- Exercise tasks
- A) Quote the passage on India's stock market rally from "Published: Sep 15, 2023" to "rally off track?", without any changes.
- B) Extend the article on India's stock market rally, picking up after its final sentence.

- Passage provided
____________________

The Nifty hit the psychological 20,000-mark for the first time in September, while the Sensex is also at a record high. Despite the meteoric rise in stock markets, rising Brent crude price, weak rupee and upcoming elections may take the shine out of equities

Published: Sep 15, 2023 05:44:25 PM IST
Updated: Sep 15, 2023 05:53:59 PM IST

Are weak rupee and rising oil big challenges to India's stock rally?Analysts are concerned on the sustaining of the markets rally. Image: Shutterstock
Stock markets in India hit a record high on Friday, even as Brent crude climbed to the highest level in 2023 so far. The rupee, too, declined to its 10-month lowest against the US dollar in September itself. Both the factors, elevating crude prices and weakening local currency, are bad news for both the economy and equities. What explains this meteoric rise in stock markets in India despite the headwinds that could throw the rally off track?
Gautam Duggad, head of research, institutional equities, Motilal Oswal Financial Services, attributes the favourable blend of healthy macro and micro, moderating inflation and cooling commodity prices, global interest rates near their peak, and six consecutive months of foreign institutional investors inflows with strong retail participation led by positive sentiment as reasons for the rally in Nifty.

____________________

Excerpts from a dataset
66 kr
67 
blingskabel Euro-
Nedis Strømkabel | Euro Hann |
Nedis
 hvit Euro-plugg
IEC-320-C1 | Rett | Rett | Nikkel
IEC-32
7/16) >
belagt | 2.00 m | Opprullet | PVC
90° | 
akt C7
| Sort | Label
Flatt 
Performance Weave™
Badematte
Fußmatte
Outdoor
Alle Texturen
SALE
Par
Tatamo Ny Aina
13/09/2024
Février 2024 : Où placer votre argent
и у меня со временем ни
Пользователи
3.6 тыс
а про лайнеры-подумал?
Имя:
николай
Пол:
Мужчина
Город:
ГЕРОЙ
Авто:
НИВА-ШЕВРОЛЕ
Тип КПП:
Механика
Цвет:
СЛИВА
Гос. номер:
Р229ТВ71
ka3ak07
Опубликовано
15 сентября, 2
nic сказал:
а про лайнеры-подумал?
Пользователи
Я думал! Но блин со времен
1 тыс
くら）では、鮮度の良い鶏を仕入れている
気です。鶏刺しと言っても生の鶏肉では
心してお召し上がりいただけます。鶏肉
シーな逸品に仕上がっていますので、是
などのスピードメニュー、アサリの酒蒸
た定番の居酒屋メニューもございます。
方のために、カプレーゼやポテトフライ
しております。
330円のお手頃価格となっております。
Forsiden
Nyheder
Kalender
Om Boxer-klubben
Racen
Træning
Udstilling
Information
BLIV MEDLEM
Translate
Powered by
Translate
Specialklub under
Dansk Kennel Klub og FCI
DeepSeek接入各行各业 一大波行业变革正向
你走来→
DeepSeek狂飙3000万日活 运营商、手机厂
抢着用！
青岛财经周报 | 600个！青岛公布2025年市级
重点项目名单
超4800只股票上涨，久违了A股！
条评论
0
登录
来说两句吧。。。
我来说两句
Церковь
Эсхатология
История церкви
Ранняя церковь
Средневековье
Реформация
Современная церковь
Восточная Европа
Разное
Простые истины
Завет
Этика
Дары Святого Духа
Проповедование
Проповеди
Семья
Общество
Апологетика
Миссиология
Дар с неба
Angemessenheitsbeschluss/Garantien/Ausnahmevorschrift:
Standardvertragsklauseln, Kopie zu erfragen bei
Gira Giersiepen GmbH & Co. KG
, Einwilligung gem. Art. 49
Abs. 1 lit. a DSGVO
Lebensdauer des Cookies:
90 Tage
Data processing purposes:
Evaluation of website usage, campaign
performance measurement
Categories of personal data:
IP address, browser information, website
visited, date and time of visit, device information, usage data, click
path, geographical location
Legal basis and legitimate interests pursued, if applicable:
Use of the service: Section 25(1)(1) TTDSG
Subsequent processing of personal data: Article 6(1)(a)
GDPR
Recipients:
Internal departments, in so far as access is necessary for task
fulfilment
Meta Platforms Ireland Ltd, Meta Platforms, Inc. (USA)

____________________

- Replies
- A)
Published: Sep 15, 2023 05:44:25 PM IST
Updated: Sep 15, 2023 05:53:59 PM IST

Are weak rupee and rising oil big challenges to India's stock rally?Analysts are concerned on the sustaining of the markets rally. Image: Shutterstock
Stock markets in India hit a record high on Friday, even as Brent crude climbed to the highest level in 2023 so far. The rupee, too, declined to its 10-month lowest against the US dollar in September itself. Both the factors, elevating crude prices and weakening local currency, are bad news for both the economy and equities. What explains this meteoric rise in stock markets in India despite the headwinds that could throw the rally off track?

- B)
The 50-share index hit the psychological 20,000-mark for the first time in September. After a volatile and long journey from 18000 to 19000, the Nifty added the next 1,000 points relatively faster, in only 52 trading days from July to September. This compares to 425 trading sessions from October 2021 to June 2023 during its journey from 18000 to 19000, analysis by Duggad show.
On Friday, the Nifty hit a high of 20,222.45 while the Sensex was also at a lifetime high of 67927.23. At the same time, oil prices climbed to the highest level of the year to settle at $93.70, after touching $93.89, its highest since November 2022. Rupee has been weakening, hovering around 83 per dollar.
According to Pranav Haridasan, MD & CEO, Axis Securities unlike previous times this rally is broad-based with constant sector rotation. “In the current rally, we have witnessed significant outperformance from small and mid-cap names compared to a large-cap index like Nifty,” he says.
Smaller stocks in both mid and smallcap segment have outperformed the index by a wide margin. Since January, the Nifty is up 11 percent, whereas the Nifty Midcap and the Nifty Smallcap are up 28 percent and 29 percent respectively.   
Analysts are, however, concerned on the sustaining of the markets rally. Pratik Gupta, CEO and co-head, Kotak Institutional Equities, expects markets to stay rangebound in the near term. Due to expensive valuations, he sees limited upside to the markets and limited scope for earnings upgrades and risks from a global slowdown.
“Conversely, Indian equities appear relatively more attractive compared to other global emerging markets which should help attract foreign flows on any declines, and local flows also remain strong given an increasing share of financial assets in household savings—which should help prevent a sharp or sustained correction. However, we remain optimistic on Indian equities over a 2 to 3-year view given the strong growth and return-on-equity (RoE) outlook,” Gupta says.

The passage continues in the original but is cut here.